Saturday, April 16, 2011

Why Blogger might lose it's share in the blogging platform race

The day before drafting this article, I was simply wondering what made, a Google owned blogging service, lose it's share to newbie blogging services that germinated at the birth of web 2.0. And yes, I got a lot of reasons that highly favored the argument.

I hope the Blogger loyalists don't mistake me. I have no grudges against Blogger. I myself am a Blogger user and I love the service, but it's quite a fact and we ought to accept it that Blogger needs a boost to get back into the race.

The birth of the 2.0 era of the web marked the emergence of some of the most impressive blogging services such as Wordpress by Automattic, paralleled by Tumblr and Posterous recently. And Blogger, originally founded by PyraLabs, was the only dominant service then. Yet, it has either lost or has been losing it's share in the blogging space to other miniature services specified above. Why? In this article, we discuss each reason point by point towards the above argument.

1. Lack of Innovative Spree

As I said, at the birth of the 2.0 era, Blogger had been the only blogging facility on a skyrocketing growth on the web aiding users to create online weblogs. This led to Blogger monopolizing the blogging arena and hence probably, it's development team and management took things quite easy. While Wordpress came around drastically with features that pulled users into using and supporting it, thanks to Matt Mullinweg and his team at Automattic.

One such epic feature was being able to integrate numerous widgets directly into blog and posts, say, social sharing widgets. And the best thing about these widgets was that you never had to touch a bit of code to integrate them into your blog. Whereas, be it anything you need to integrate in your Blogger blog, things never come to an end for an amaturish end user till all hell breaks loose.

2. Lack of Customizability

Blogger, even though availed facilities to place widgets and edit the CSS of one's blog but it did not facilitate users to host the blog on their own servers like Self-Hosted Wordpress or like, and hence deprived users of their right to customize their blogs' access permissions and like according to their needs.

Similarly, Blogger brought in the Pages facility quite late down the timeline while Wordpress had it nearly since it's incarnation. While, in the past, where Blogger bloggers used to search for hacks and tweaks to create pages, Wordpress users created pages at the click of a button.

3. Lack of Social Interactivity

If you ask me one one reason for Tumblr's and Posterous's success, I would never mind saying the word- Social Interactivity.

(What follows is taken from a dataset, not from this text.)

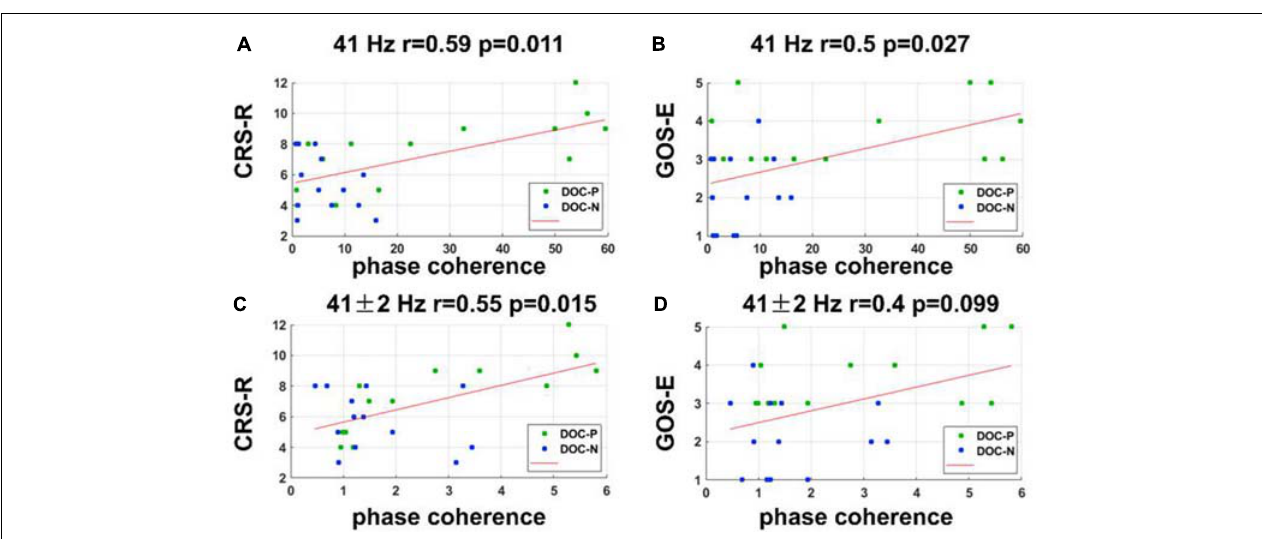
FIGURE 4 | Correlations between neural synchronization at 41, 41 ± 2 Hz, and clinical evaluations. (A,B) Correlations between the phase coherence at 41 Hz and CRS-R, and GOS-E scores. Phase coherence at 41 Hz was independently correlated with CRS-R and GOS-E scores ( r = 0.59, P = 0.011, FDR corrected; r = 0.5, P = 0.027, FDR corrected). (C,D) Correlations between the phase coherence at 41 ± 2 Hz and CRS-R, and GOS-E scores. Phase coherence at 41 ± 2 Hz was correlated with CRS-R score ( r = 0.55, P = 0.015, FDR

The Reblog and Favorite button neatly integrated into Tumblr and the [nothing but] retweet button placed along the posts in Posterous blogs is one elegant feature that pulls users towards the respective services.

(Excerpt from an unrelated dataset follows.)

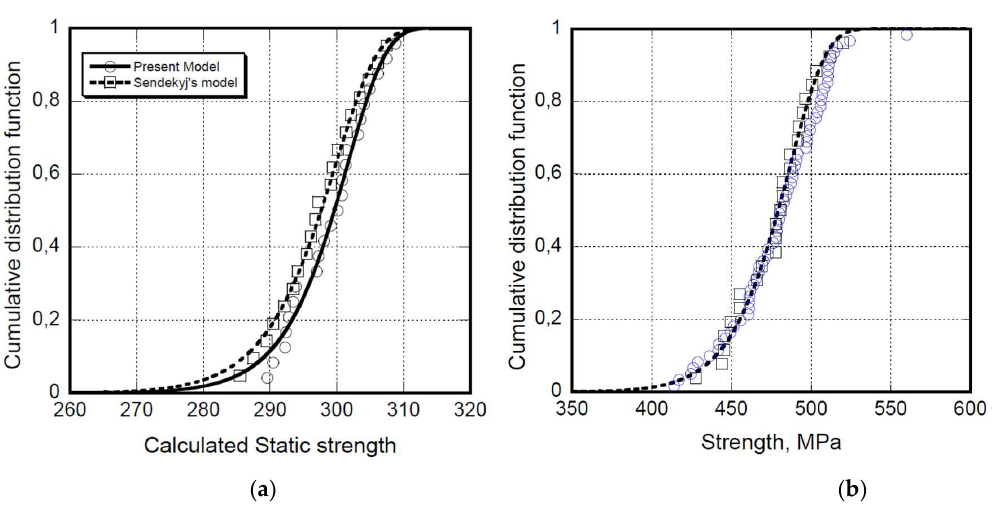
Figure 1. The cumulative distribution function for notched AS4 carbon / epoxy 3k / E7K8 Plain Weave Fabric-open hole specimens ( a ) and un-notched T700S / 2500 carbon / epoxy laminate with a (45 / 0 / -45 / 90) s lay-up ( b ). The Sendekyj’s and Caprino’s models’ equivalence in recovering the static strength from the fatigue life data is shown on the left. On the right, the square symbols represent the experimental static strength data, while the circles represent the nominal strength recovered from the fatigue data using the Caprino’s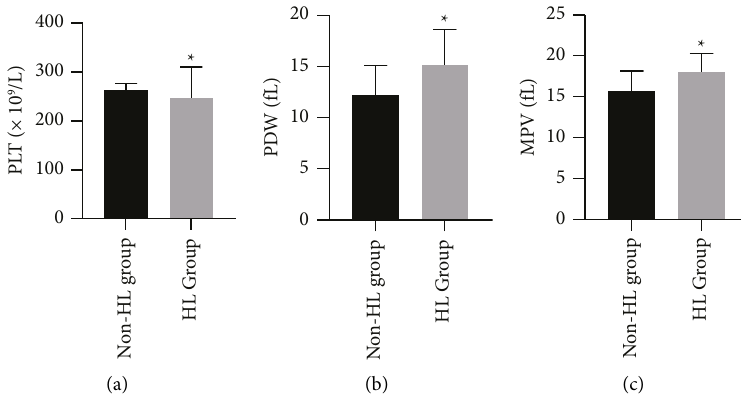
Figure 3: Comparison of platelet indexes. Note : ∗ indicates P < 0 . Table 2: Correlation analysis of each parameter of TEG and coagulation indexes in the HL group. Indicators/parameters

Though Blogger tried an optional Google Friend Connect integration into it's blogs, the service was a mere failure. The reason- people (not bloggers) did not want to join yet another network for merely liking a blog, as for real social networking they already used services like Facebook and Twitter.

4. Lack of an Official iPhone app

With a great number of people moving towards the mobile web, the development of good mobile device apps is the need of the hour. And there are, in fact, apps available officially for nearly every blogging platform up to date, be it Wordpress, Tumblr, Posterous or even LiveJournal, for primarily iOS and Android.

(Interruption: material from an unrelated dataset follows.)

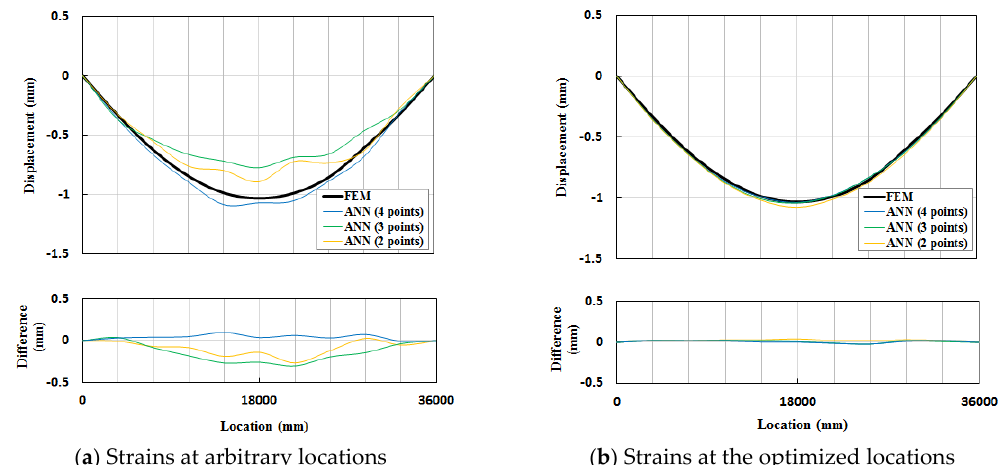
Figure 14. Overall displacements shape at t = 6.52 s (max. displacement) for the 40 km/h test dataset.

Android being a Google product becomes trivially eligible for getting a taste of the official blogger app. But what about iOS users? It is, in fact, quite senseless of Google not deploying a mobile app for Blogger as it is, by itself depriving it's users on Blogger in course of it's rivalry with Apple mobile devices.

All having been said, I have two wishes to convey. First, I wish Blogger had remained with PyraLabs because that way we could have seen Blogger growing up under the aegis of a core blogging oriented organization. Well, that's impossible as of now. So I move on to my second wish. And it is that may some great Google guy read this blog post someday and wake all the Blogger developers up and work them out like shooting stars (Brin, Page & Schmidt- I'm calling you guys out!).